Alvo de críticas, a programação da ação chamada “dia D” contra a Covid-19, em planejamento pelo Ministério da Saúde para ocorrer no sábado (3), deve agora ser virtual e incluir aulas a médicos sobre o uso da cloroquina — remédio que não tem comprovação científica de eficácia para a nova doença.
Estímulo ao uso de medicação sem eficácia comprovada
Segundo a secretária de Gestão em Trabalho em Saúde, Mayra Pinheiro, entre as medidas previstas, está gravar vídeos para “médicos que foram assustados e desestimulados a tratar seus pacientes precocemente” com o medicamento.
“Esse dia D é um dia para a gente conscientizar os médicos que ainda têm medo porque sofreram muito bombardeio de sociedades médicas, de grupos que, por ideologia, eram contra o medicamento, que era a única coisa que a gente tinha quando a doença começou”, disse à reportagem.
“Vamos mostrar todas as evidências científicas e estar no sábado no YouTube com programação de aulas para médicos e conscientização da população de que ela dispõe de um recurso que, se usado precocemente, pode melhorar o curso da doença.”
Ainda não há, porém, comprovação de eficácia do remédio contra a Covid-19. Estudos randomizados e controlados, tidos como padrão-ouro, também não apontaram resultados positivos.
“Metodologia frágil”
Questionada sobre esses dados, Mayra disse que esses estudos têm “metodologia frágil“. Segundo ela, a ideia da pasta é trazer uma publicação com referências de pesquisas acompanhadas pela pasta e relatos de casos.
A estratégia deve ainda abordar outros remédios, como a ivermectina, afirmou.

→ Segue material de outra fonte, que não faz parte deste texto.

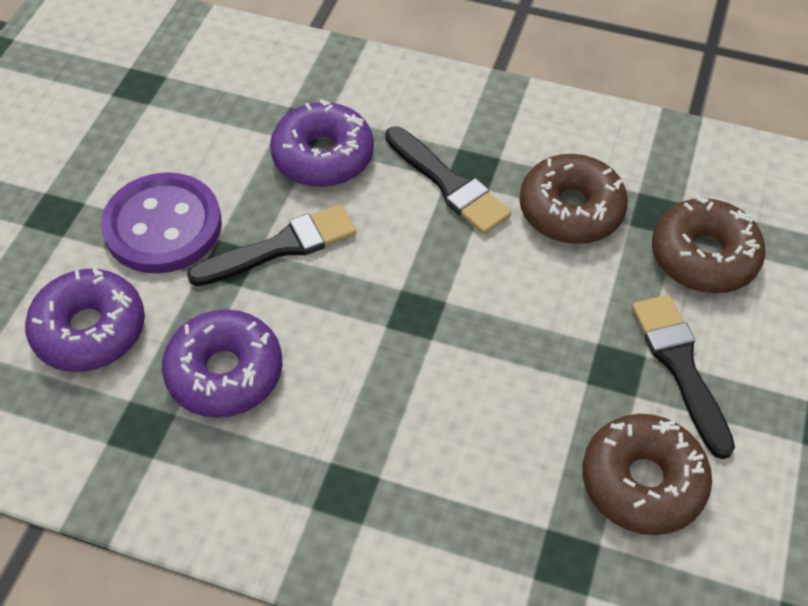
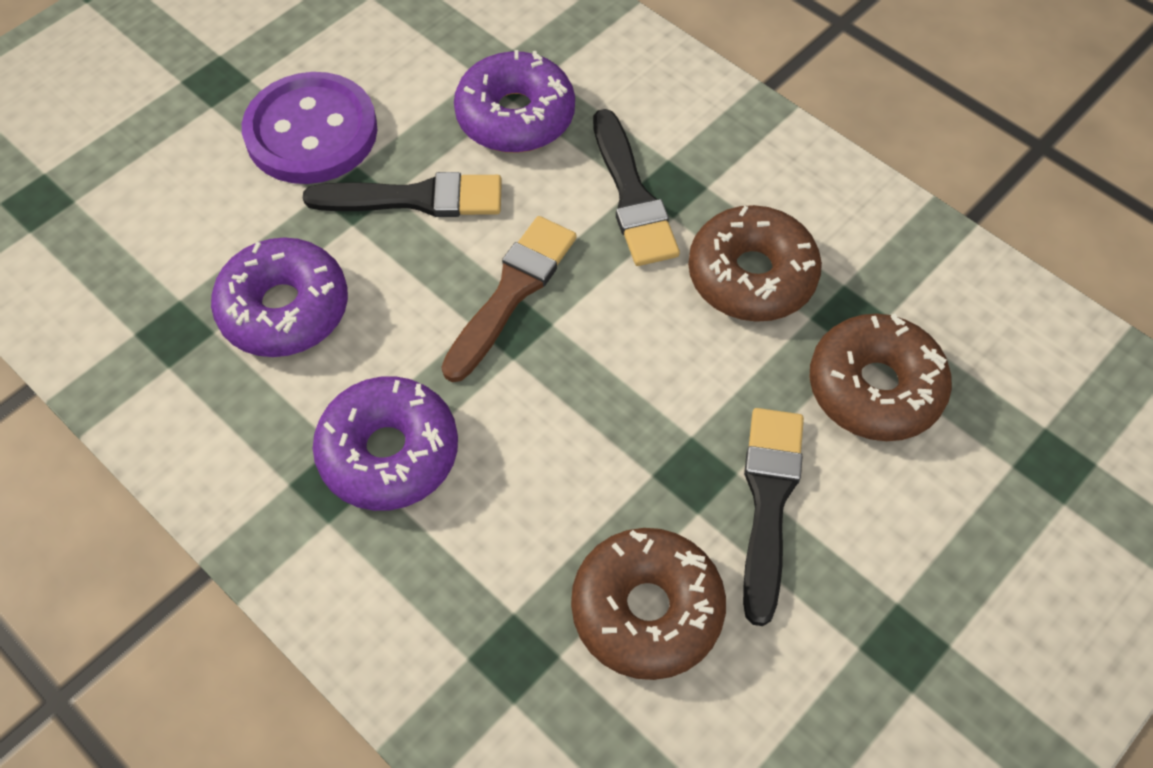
camera: 25 degrees right, 5 degrees up
purple donut [25,267,145,372] -> purple donut moved to [313,376,458,511]
none -> brown brush [441,216,577,382]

Especialistas ouvidos pela reportagem, porém, negam que haja respaldo científico para um tratamento precoce com o medicamento.

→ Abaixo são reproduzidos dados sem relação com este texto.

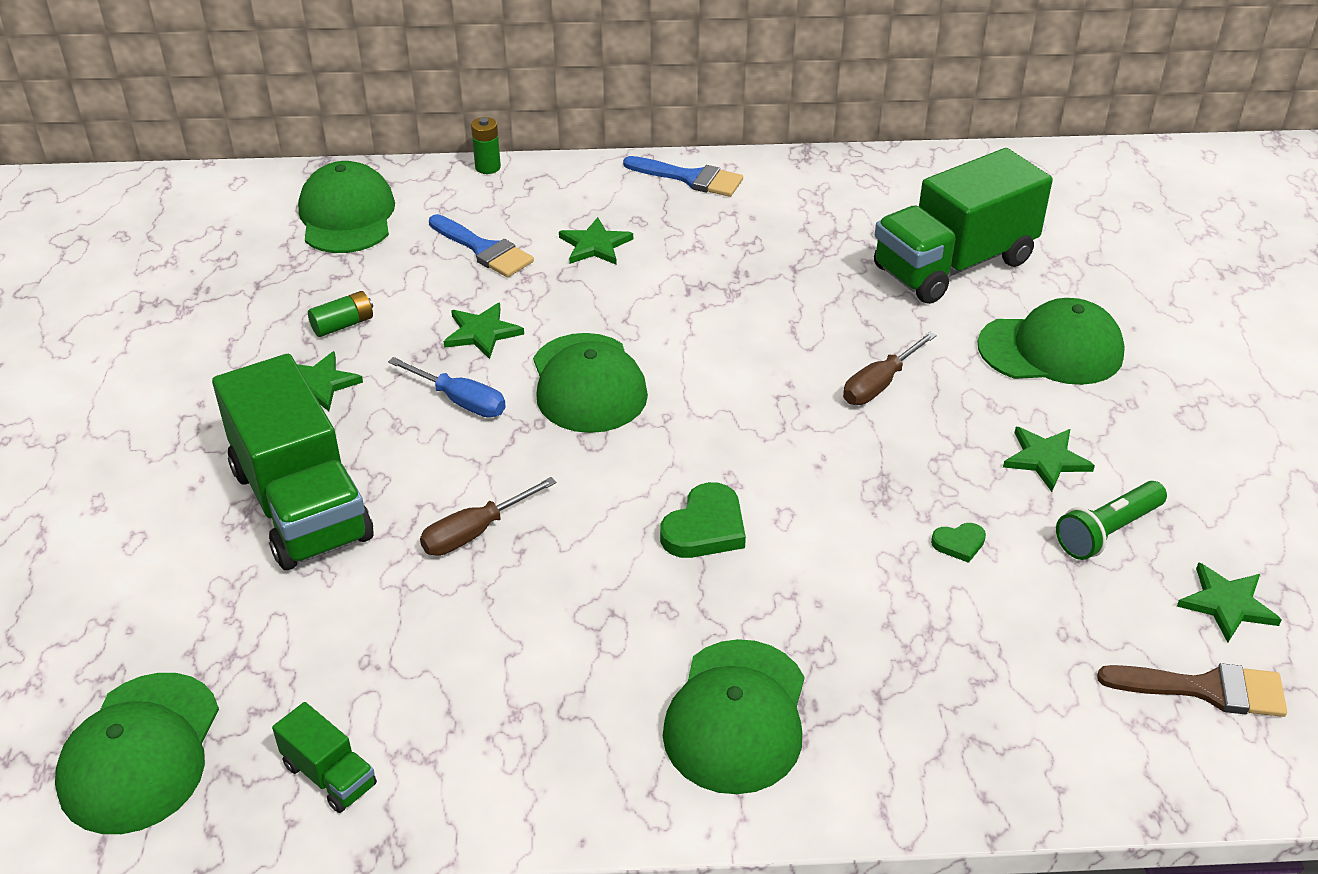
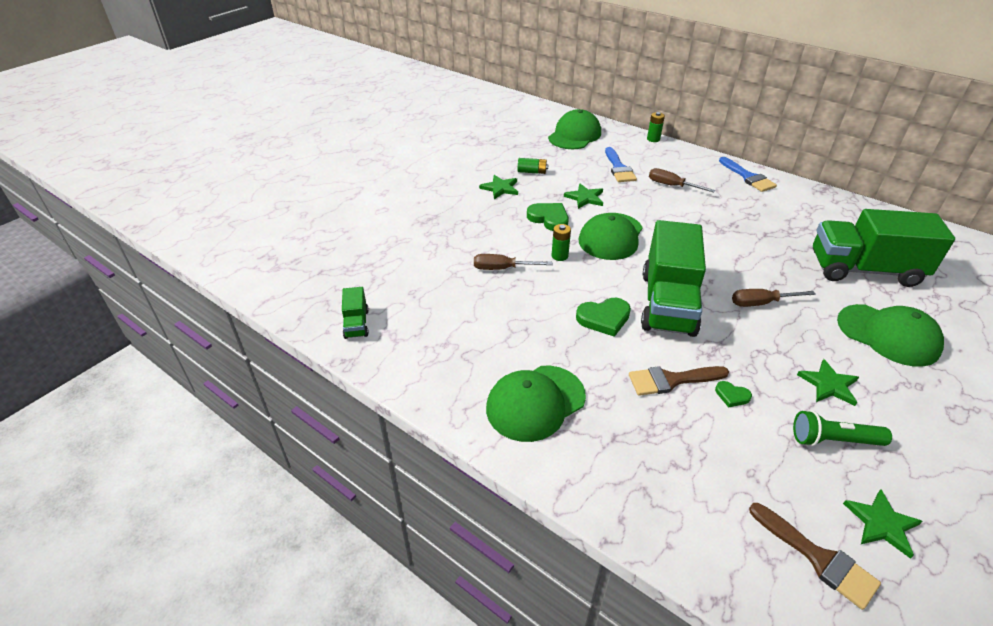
camera: 40 degrees right, 0 degrees up
green cap [55,673,219,834] -> none
green truck [212,354,373,570] -> green truck moved to [641,220,706,337]
blue screwdriver [388,357,506,418] -> green heart [527,203,569,231]
green star [559,217,633,265] -> brown screwdriver [649,168,715,193]
none -> green battery [552,224,571,261]
none -> brown brush [629,366,729,396]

A ideia de um “dia D” para estimular o “tratamento precoce” foi apresentada a representantes de secretários de Saúde e de entidades médicas na semana passada.
Distribuição de cloroquina
Entre as ações descritas na apresentação, obtida pela reportagem, a pasta listava a possibilidade de que o Exército distribuísse hidroxicloroquina para unidades básicas de saúde selecionadas, as quais ficariam abertas no sábado.
Antes, também sugeria verificar estoques e reforçar a distribuição de hidroxicloroquina para municípios interessados e que tenham condições de fracionar o remédio — doado pelos Estados Unidos em embalagens com doses maiores do que o habitual.
Tratamento precoce
Segundo a Folha, a ação previa ainda um pronunciamento do presidente Jair Bolsonaro — o que a Secom nega —, além de cartazes sobre a necessidade de tratamento precoce, a serem colocados em pontos de maior circulação de pessoas, como shoppings e academias.
Profissionais envolvidos na divulgação também receberiam uma camiseta — cujo slogan seria desenvolvido pelo empresário bilionário Carlos Wizard, conhecido defensor da cloroquina e que chegou a ser cotado como secretário de Ciência e Tecnologia, mas não assumiu o cargo.
Ação gera desconfiança
Em nota divulgada na sexta-feira (25), o ministério confirmou a intenção de fazer um “dia de conscientização para o cuidado precoce”, mas negou a distribuição do medicamento na iniciativa. Disse ainda que a data está em análise.
A ideia, apontou, é que a ação integre uma campanha que vem sendo veiculada chamada de #NãoEspere. “O objetivo é garantir o direito e acesso da população ao tratamento precoce e evitar o agravamento da doença, reduzindo complicações, internações e óbitos”, disse.
A proposta, porém, tem gerado desconfiança entre secretários estaduais de Saúde.
Em nota, o Conselho Nacional de Secretários de Saúde (Conass) disse defender que as pessoas com Covid-19 recebam atenção médica a partir dos primeiros sintomas, mas que isto “não deve significar o estímulo à utilização de medicamentos sem eficácia comprovada contra a doença”.